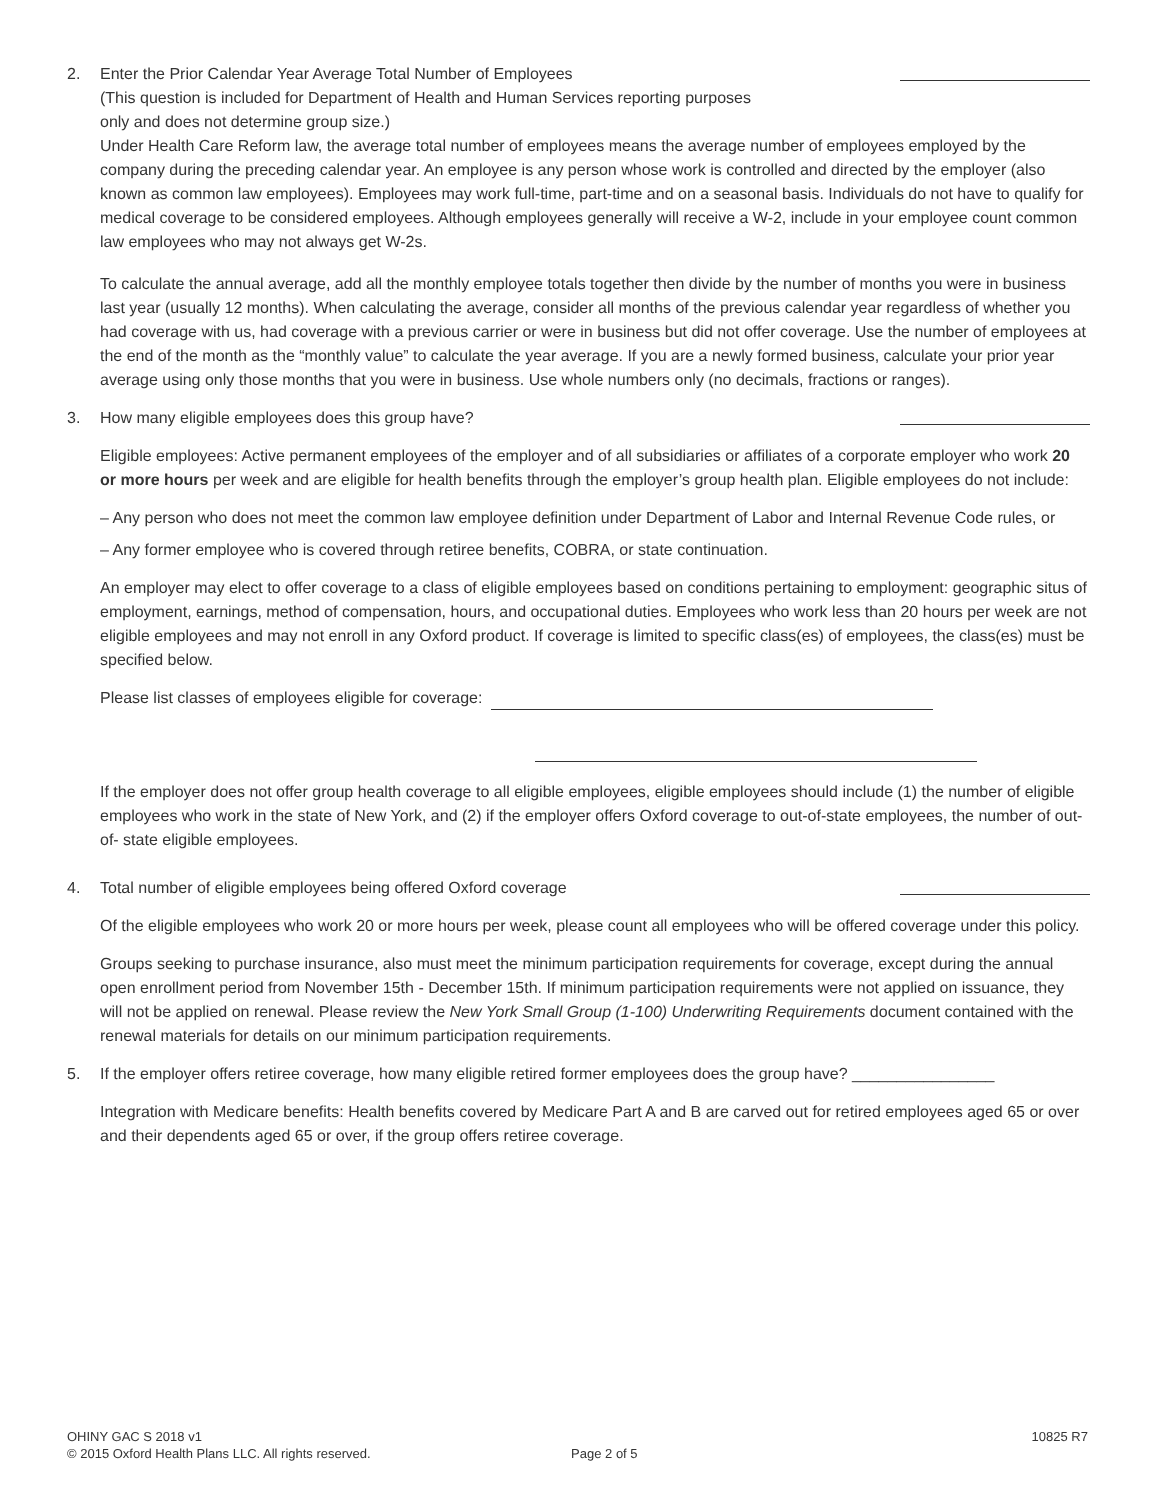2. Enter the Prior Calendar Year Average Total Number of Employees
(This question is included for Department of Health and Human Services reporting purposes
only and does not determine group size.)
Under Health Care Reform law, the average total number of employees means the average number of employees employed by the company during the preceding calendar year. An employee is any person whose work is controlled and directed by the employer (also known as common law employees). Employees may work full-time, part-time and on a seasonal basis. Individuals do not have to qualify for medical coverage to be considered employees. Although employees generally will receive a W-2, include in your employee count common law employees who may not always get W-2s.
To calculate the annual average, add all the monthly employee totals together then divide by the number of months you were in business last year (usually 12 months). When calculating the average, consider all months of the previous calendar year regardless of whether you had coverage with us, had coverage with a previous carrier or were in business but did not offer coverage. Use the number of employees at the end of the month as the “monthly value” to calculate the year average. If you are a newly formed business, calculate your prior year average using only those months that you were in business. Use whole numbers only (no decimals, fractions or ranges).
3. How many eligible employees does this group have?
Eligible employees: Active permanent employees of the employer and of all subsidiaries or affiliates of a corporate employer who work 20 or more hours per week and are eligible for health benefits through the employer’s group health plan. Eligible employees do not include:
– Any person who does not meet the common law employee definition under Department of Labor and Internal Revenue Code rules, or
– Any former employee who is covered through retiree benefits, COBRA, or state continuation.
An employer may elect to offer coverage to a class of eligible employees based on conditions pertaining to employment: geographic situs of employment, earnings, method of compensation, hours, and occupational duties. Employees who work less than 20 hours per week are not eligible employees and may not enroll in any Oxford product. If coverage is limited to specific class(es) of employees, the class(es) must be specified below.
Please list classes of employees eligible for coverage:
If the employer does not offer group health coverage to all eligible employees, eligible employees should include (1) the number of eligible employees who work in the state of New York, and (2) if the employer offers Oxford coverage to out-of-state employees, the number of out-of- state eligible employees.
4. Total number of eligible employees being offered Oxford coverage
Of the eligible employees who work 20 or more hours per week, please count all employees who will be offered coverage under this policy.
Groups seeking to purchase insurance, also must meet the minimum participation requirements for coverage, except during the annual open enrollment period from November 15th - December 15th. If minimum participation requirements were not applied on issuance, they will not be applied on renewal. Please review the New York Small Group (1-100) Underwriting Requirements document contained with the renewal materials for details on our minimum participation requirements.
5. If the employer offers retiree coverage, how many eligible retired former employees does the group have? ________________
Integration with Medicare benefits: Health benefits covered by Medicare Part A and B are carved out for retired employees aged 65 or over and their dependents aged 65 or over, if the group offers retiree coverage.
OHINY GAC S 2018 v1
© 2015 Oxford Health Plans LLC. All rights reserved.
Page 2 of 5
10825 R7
----
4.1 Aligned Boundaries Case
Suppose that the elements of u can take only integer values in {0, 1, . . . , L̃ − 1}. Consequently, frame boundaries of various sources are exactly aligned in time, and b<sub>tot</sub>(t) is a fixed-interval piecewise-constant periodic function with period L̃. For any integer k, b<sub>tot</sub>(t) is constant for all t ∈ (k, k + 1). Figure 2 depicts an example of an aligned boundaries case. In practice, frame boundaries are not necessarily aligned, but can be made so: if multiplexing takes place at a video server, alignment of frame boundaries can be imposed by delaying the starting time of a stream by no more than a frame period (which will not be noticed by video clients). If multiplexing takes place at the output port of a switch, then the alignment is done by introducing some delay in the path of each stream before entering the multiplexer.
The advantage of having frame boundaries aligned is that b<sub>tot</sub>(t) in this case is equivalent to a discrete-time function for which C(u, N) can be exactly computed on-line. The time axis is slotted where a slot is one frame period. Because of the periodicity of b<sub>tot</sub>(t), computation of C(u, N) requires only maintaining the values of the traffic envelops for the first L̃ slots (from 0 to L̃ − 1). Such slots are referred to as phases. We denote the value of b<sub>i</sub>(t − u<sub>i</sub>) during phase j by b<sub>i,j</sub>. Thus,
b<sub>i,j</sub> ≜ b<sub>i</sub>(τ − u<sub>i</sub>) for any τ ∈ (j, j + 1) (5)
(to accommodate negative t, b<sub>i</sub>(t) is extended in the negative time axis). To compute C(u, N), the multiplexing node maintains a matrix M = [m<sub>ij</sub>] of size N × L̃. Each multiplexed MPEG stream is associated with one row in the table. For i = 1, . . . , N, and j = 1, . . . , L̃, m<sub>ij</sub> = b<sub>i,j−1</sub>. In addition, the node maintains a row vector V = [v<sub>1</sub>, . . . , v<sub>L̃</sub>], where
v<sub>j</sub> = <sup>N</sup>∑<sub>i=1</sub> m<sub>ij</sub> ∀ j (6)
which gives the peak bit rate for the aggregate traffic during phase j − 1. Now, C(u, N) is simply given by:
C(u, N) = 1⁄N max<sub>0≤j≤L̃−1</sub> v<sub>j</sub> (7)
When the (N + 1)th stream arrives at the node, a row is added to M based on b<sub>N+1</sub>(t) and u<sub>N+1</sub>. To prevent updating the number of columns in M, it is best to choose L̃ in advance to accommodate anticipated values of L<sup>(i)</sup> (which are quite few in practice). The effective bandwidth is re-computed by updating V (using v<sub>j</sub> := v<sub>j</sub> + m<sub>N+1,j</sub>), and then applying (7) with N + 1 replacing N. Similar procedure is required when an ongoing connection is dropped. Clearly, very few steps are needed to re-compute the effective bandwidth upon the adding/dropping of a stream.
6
----
_Task brief_
Only the lines containing the word "offered" should be returned from the data above.

_Reply_
4. Total number of eligible employees being offered Oxford coverage
Of the eligible employees who work 20 or more hours per week, please count all employees who will be offered coverage under this policy.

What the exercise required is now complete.